— What to work on —
Reproduce only the lines below from the line containing "ring pip: (330, 346)" to the line containing "ring mcp: (894, 860)", exactly as written, with both end lines kept. Omit the pictures.

— Named joint coordinates —
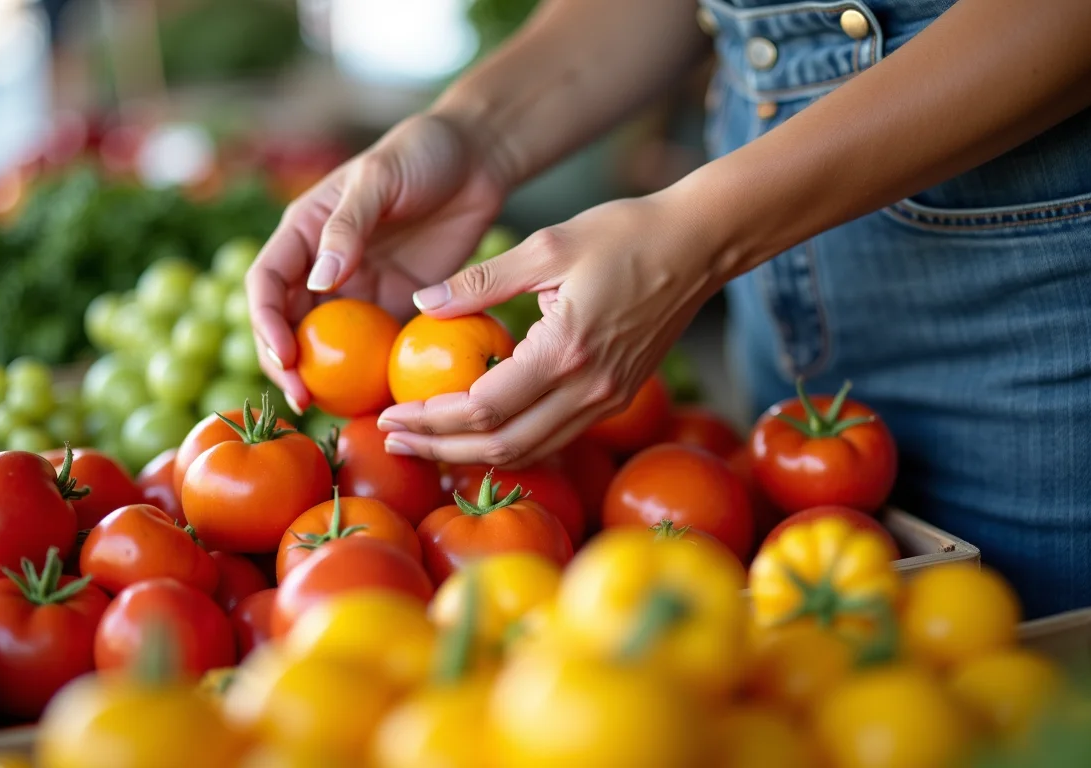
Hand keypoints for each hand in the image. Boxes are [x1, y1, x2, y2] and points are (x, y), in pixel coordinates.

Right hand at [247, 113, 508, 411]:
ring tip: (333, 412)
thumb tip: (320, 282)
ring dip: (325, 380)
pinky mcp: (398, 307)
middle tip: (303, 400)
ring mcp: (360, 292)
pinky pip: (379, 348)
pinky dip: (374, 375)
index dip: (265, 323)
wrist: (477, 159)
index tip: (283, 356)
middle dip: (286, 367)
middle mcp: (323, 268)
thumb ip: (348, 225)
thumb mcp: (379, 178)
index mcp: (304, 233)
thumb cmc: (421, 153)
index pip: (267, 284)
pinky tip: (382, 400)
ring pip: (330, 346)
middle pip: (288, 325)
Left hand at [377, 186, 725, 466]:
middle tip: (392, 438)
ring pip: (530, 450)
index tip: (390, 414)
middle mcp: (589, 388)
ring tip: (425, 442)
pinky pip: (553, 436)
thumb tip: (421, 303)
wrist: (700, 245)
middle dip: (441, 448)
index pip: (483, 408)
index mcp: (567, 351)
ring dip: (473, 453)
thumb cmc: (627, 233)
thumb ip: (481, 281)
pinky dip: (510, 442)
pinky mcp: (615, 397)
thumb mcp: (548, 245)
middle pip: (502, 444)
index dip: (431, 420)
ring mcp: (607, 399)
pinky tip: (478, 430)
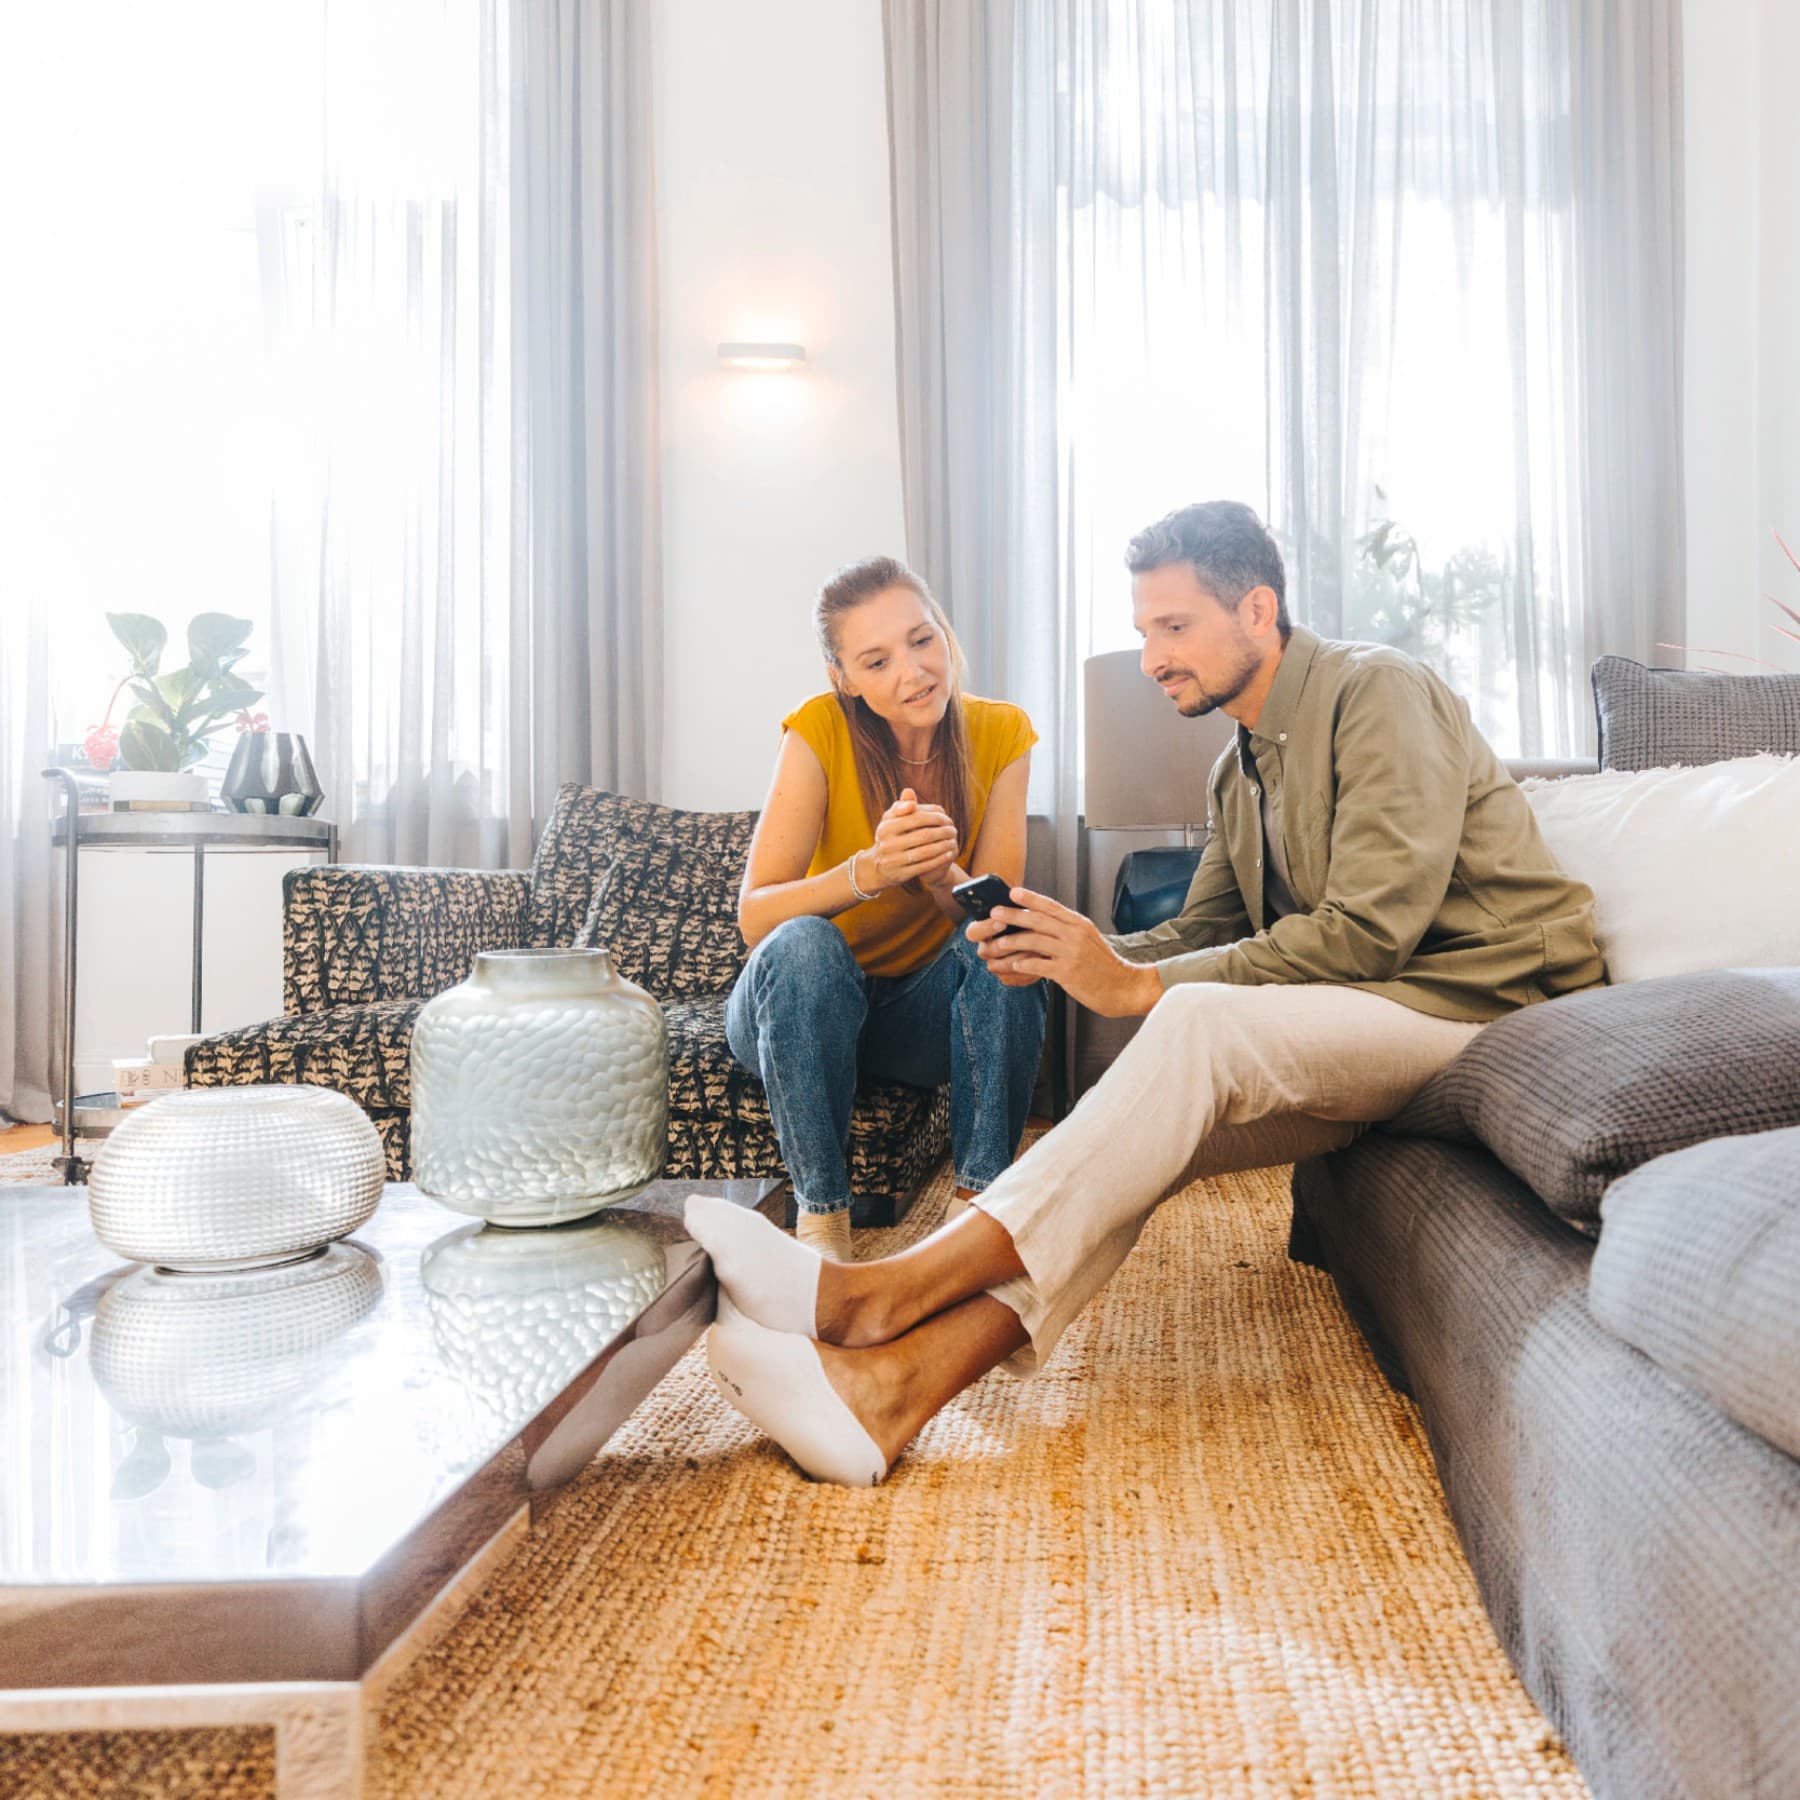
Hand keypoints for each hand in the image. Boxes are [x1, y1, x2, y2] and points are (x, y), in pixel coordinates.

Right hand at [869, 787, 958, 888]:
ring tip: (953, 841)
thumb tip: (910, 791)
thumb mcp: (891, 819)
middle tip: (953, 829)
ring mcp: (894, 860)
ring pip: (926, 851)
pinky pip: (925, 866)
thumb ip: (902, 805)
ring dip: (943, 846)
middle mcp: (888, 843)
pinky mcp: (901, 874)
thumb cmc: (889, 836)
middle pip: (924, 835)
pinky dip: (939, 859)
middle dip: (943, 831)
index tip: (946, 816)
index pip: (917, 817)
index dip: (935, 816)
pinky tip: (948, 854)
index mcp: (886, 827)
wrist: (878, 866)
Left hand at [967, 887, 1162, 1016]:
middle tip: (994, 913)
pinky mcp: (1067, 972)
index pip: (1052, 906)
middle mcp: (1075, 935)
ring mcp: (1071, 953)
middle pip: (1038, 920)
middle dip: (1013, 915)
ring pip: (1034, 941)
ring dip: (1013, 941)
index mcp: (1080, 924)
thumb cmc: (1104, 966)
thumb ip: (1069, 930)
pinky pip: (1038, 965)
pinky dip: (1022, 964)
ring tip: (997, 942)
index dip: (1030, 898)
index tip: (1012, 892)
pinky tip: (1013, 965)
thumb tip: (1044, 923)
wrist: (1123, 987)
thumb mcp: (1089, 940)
--
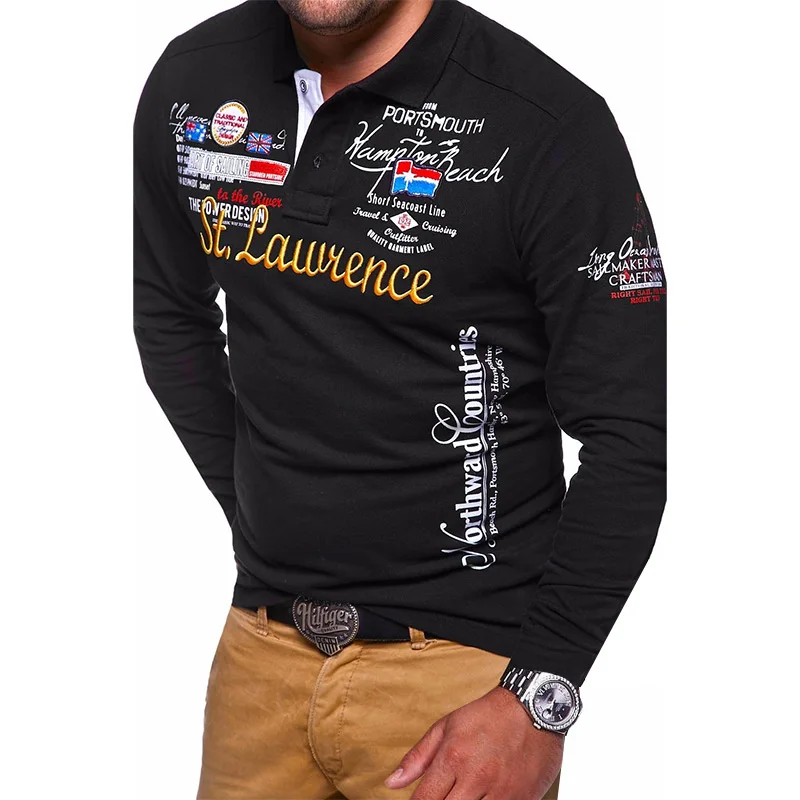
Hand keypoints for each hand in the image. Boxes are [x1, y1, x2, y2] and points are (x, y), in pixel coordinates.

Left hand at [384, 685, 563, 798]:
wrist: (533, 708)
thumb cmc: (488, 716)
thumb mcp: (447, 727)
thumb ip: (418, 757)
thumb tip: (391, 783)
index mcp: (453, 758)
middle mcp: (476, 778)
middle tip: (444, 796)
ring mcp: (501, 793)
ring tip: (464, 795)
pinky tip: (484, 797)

— Reply —
ring pip: (330, 346)
middle pip: (288, 325)
Left hand at [377, 186, 725, 466]:
middle tip: (392, 438)
ring pip: (530, 450)
index tip: (390, 414)
middle mcp: (589, 388)
ring tip: (425, 442)
pinky pip: (553, 436)
thumb tip: (421, 303)
wrist: (700, 245)
middle dip: (441, 448)
index pip: (483, 408)
index mcp: (567, 351)
ring dip: (473, 453)
thumb cmc: (627, 233)
thumb ip: (481, 281)
pinky dip: (510, 442)
pinky mcp: (615, 397)
thumb mcp: (548, 245)
middle pip: (502, 444)
index dip: (431, 420)
ring mcp: (607, 399)
pinky tip: (478, 430)
Hand keypoints for each hand in the image. Boxes are [x1, y1, x2, y2] and points are (x, y), in pixel coordinates.

Right hand at [869, 787, 958, 888]:
ring tip: (953, 841)
thumb tip: (910, 791)
thumb mcp: (891, 819)
middle tip: (953, 829)
ring mcp: (894, 860)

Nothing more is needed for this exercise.